Best Single Test: Antinuclear Antibodies (ANA)
For a young woman presenting with fatigue, myalgia, arthralgia, alopecia, weight loss, and erythematous facial plaques—a constellation highly suggestive of systemic lupus erythematosus (SLE)—the single best initial test is ANA by indirect immunofluorescence on HEp-2 cells at a titer ≥1:80.
Rationale for ANA as the Entry Test
The clinical presentation described is classic for SLE: constitutional symptoms (fatigue, weight loss), musculoskeletal involvement (myalgia, arthralgia), dermatologic manifestations (erythematous facial plaques consistent with malar or discoid rash), and alopecia. This multi-system involvement in a young woman makes SLE the primary diagnostic consideration.
ANA serves as the mandatory entry criterion for SLE classification according to the EULAR/ACR 2019 criteria 1. This represents a strategic shift from previous classification systems where ANA had equal weight with other autoantibodies. The test must show a titer ≥1:80 by indirect immunofluorescence on HEp-2 cells to be considered positive 1.
Why ANA First?
- High sensitivity: ANA at ≥1:80 maintains 95.8% sensitivity for SLE 1
- Screening function: A negative ANA at this cutoff essentially rules out SLE in most cases
- Gateway test: Positive ANA then directs the next phase of testing (anti-dsDNA, anti-Sm, complement levels, complete blood count, urinalysis) 2
Important Caveats About ANA Testing
Specificity Limitations
ANA at 1:80 has only 74.7% specificity for SLE 1. This means:
- Positive results occur in other rheumatologic diseases
- Healthy individuals can test positive
- The low positive likelihood ratio means clinical manifestations remain paramount for diagnosis
If you want better diagnostic performance, consider that specificity increases to 86.2% at a 1:160 dilution while maintaining 95.8% sensitivity 1. However, the 1:80 cutoff remains the standard entry criterion.

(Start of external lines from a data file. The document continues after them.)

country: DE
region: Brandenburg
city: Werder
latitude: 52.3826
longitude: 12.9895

Clinical Context is Critical
The relatively low specificity at 1:80 is precisely why this cutoff works well as a classification criterion—it captures a heterogeneous group that requires further subclassification 1. In clinical practice with low pre-test probability, positive ANA results must trigger additional specific testing rather than confirming diagnosis alone 1.

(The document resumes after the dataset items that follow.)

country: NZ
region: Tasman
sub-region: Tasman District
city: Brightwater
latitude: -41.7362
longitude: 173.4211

The Diagnostic Algorithm After ANA
Once ANA is positive, the baseline autoantibody panel should include 2:
- Anti-dsDNA (correlates with disease activity and renal involvement)
- Anti-Ro, anti-La (prognostic value, neonatal lupus risk)
- Anti-RNP, anti-Sm (diagnostic specificity)
- Anti-phospholipid antibodies (thrombotic risk, pregnancy complications)
- Complement C3, C4 (disease activity marker)
Additional essential baseline tests include complete blood count (assess for cytopenias), comprehensive metabolic panel (renal function), and urinalysis with protein/creatinine ratio (renal involvement) 2.
Why Not Other Tests First?
- Anti-dsDNA alone: More specific but less sensitive; would miss ANA-negative or anti-dsDNA-negative SLE cases
- Skin biopsy: Useful for confirming cutaneous lupus but doesn't assess systemic involvement 2
- Complete blood count: May show cytopenias but lacks diagnostic specificity for SLE
- ESR/CRP: CRP is often normal in active SLE; elevated CRP should raise suspicion for superimposed infection 2
Practical Implementation
Request ANA with the following specifications:
- Method: Indirect immunofluorescence on HEp-2 cells
- Report titer and pattern
- Include comprehensive clinical information with the request so the laboratory can recommend appropriate reflex testing 1
If ANA is positive at ≥1:80, immediately order the complete autoantibody panel and baseline organ function assessment listed above. This approach maximizes diagnostic efficiency while maintaining sensitivity for this potentially life-threatening disease that requires early recognition and treatment to prevent organ damage and improve long-term outcomes.